Amazon Polly is a cloud service by AWS, that converts text into lifelike speech.
Amazon Polly is a cloud service that converts text into lifelike speech. You can use Amazon Polly to develop applications that increase engagement and accessibility. Amazon Polly supports multiple languages and includes a variety of lifelike voices, so you can build speech-enabled applications that work in multiple locations and use the ideal voice for your customers.


Amazon Polly recognizes slang, acronyms, and more nuanced speech that other text to voice programs may struggle with, so even the most casual of website text can be converted to speech and understood. Once your website text converts to speech, it is permanently accessible in real-time, with no charge for replays on either end.

How Amazon Polly Works?

Amazon Polly converts input text into life-like speech. You call one of the speech synthesis methods, provide the text that you want to synthesize, choose one of the Neural Text-to-Speech (NTTS) or Standard Text-to-Speech (TTS) voices, and specify an audio output format. Amazon Polly then synthesizes the provided text into a high-quality speech audio stream.

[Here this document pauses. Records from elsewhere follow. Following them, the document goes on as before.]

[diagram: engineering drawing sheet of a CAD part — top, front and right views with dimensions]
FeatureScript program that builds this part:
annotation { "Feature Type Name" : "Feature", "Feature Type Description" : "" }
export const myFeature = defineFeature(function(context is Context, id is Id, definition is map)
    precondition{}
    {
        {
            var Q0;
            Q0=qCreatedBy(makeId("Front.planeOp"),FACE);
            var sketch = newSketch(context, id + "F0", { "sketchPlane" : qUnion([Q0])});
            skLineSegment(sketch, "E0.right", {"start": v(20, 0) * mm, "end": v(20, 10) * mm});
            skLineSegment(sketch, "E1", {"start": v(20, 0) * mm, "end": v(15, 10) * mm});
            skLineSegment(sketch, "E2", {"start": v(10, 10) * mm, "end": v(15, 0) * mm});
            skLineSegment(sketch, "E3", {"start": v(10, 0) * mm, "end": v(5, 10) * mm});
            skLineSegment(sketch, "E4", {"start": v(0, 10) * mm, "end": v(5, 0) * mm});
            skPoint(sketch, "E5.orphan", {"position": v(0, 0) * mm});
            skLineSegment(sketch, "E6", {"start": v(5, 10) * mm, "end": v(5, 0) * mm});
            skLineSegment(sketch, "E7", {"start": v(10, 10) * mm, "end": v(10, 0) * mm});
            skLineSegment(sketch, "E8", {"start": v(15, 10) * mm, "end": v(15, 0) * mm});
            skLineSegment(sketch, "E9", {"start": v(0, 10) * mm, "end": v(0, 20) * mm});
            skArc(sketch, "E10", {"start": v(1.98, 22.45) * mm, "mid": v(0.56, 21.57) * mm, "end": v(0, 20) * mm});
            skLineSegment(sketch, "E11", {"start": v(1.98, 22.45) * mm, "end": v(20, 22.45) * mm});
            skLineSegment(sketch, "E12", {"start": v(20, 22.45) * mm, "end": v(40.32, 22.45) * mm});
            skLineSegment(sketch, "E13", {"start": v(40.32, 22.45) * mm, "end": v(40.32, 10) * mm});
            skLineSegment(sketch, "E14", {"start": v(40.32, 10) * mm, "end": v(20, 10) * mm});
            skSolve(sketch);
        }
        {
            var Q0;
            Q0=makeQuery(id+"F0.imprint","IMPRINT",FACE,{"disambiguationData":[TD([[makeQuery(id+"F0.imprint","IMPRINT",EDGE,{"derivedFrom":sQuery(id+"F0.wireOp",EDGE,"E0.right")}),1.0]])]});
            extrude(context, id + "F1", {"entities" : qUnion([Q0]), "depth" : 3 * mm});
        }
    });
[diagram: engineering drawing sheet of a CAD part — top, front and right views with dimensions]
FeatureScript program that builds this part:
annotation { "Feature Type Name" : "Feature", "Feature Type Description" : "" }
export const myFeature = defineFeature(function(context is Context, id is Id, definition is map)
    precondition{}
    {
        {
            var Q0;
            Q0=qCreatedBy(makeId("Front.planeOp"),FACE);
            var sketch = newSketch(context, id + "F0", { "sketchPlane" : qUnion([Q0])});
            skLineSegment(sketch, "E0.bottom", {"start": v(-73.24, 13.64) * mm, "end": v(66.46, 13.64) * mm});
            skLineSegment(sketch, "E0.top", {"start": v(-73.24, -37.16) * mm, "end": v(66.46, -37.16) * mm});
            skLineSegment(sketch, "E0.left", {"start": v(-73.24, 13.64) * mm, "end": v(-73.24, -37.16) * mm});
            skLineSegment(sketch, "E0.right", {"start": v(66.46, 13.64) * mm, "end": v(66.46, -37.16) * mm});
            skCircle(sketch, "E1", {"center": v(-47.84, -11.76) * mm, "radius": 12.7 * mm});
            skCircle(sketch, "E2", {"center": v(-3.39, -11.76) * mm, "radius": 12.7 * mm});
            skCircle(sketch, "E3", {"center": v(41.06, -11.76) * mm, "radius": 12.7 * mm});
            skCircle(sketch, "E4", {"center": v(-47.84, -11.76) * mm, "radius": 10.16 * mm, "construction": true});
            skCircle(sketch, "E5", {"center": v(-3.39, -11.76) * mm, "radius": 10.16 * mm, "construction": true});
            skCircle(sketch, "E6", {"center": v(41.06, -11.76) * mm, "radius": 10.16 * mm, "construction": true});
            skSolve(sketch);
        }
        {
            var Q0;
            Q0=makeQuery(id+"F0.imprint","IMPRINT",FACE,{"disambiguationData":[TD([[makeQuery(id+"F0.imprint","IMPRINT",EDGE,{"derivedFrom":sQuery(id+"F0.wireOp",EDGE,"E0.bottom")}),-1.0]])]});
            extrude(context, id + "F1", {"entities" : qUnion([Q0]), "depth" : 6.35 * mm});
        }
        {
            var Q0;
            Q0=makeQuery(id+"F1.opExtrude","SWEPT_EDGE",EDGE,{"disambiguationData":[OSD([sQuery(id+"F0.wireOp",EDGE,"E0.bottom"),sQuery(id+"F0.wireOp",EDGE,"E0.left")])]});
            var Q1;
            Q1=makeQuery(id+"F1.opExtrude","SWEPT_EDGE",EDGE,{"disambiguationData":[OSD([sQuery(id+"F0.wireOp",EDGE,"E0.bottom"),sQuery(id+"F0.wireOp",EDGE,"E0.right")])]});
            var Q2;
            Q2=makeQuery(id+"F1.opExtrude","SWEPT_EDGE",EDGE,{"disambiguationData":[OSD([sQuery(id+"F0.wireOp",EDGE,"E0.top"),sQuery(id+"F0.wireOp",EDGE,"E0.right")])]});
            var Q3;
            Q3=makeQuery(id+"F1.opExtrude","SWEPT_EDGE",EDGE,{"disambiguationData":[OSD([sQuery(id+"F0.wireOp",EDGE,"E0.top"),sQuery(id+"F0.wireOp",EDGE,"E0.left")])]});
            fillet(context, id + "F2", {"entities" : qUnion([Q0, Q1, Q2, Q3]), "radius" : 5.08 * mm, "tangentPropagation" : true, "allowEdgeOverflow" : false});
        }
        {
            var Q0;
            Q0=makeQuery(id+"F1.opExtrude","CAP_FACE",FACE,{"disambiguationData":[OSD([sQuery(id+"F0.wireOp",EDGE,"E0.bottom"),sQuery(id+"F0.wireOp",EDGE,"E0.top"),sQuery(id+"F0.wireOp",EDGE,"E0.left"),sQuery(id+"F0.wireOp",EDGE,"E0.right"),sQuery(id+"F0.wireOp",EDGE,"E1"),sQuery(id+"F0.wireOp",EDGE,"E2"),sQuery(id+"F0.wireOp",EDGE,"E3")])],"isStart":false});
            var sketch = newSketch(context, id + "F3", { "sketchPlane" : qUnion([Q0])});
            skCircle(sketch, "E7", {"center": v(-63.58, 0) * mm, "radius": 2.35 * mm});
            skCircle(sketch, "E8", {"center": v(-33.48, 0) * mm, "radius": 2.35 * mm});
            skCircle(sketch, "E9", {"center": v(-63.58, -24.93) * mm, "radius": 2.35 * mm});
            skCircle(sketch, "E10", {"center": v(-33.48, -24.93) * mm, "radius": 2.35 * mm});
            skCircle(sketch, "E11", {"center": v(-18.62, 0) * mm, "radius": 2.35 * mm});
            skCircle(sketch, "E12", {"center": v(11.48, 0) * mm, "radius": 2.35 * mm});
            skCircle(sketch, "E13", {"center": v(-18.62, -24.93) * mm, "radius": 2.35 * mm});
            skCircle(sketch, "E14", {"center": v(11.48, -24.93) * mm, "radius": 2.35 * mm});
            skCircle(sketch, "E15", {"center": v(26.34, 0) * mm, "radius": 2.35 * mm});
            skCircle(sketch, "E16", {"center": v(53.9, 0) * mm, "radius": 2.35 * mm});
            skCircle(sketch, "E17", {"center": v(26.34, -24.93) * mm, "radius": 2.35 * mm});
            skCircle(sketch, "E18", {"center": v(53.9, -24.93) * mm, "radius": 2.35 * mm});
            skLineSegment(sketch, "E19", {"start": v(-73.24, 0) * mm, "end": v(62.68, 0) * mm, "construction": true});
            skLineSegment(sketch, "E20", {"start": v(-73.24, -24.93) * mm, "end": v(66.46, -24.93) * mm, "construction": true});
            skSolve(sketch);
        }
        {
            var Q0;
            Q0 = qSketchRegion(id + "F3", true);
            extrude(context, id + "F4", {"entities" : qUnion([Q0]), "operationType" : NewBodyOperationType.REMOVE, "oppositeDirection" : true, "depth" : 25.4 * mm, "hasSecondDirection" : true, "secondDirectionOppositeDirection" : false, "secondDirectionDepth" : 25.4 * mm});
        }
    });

  • Input text – Provide the text that you want to synthesize, and Amazon Polly returns an audio stream. You can provide the input as plain text or in Speech Synthesis Markup Language (SSML) format. With SSML you can control various aspects of speech, such as pronunciation, volume, pitch, and speech rate. 

  • Available voices – Amazon Polly provides a portfolio of languages and a variety of voices, including a bilingual voice (for both English and Hindi). For most languages you can choose from several voices, both male and female. When launching a speech synthesis task, you specify the voice ID, and then Amazon Polly uses this voice to convert the text to speech. Amazon Polly is not a translation service—the synthesized speech is in the same language as the text. However, if the text is in a different language than designated for the voice, numbers represented as digits  are synthesized in the language of the voice and not the text. 

  • Output format – Amazon Polly can deliver the synthesized speech in multiple formats. You can select the audio format that suits your needs. For example, you might request the speech in the MP3 or Ogg Vorbis format for consumption by web and mobile applications. Or, you might request the PCM output format for consumption by AWS IoT devices and telephony solutions.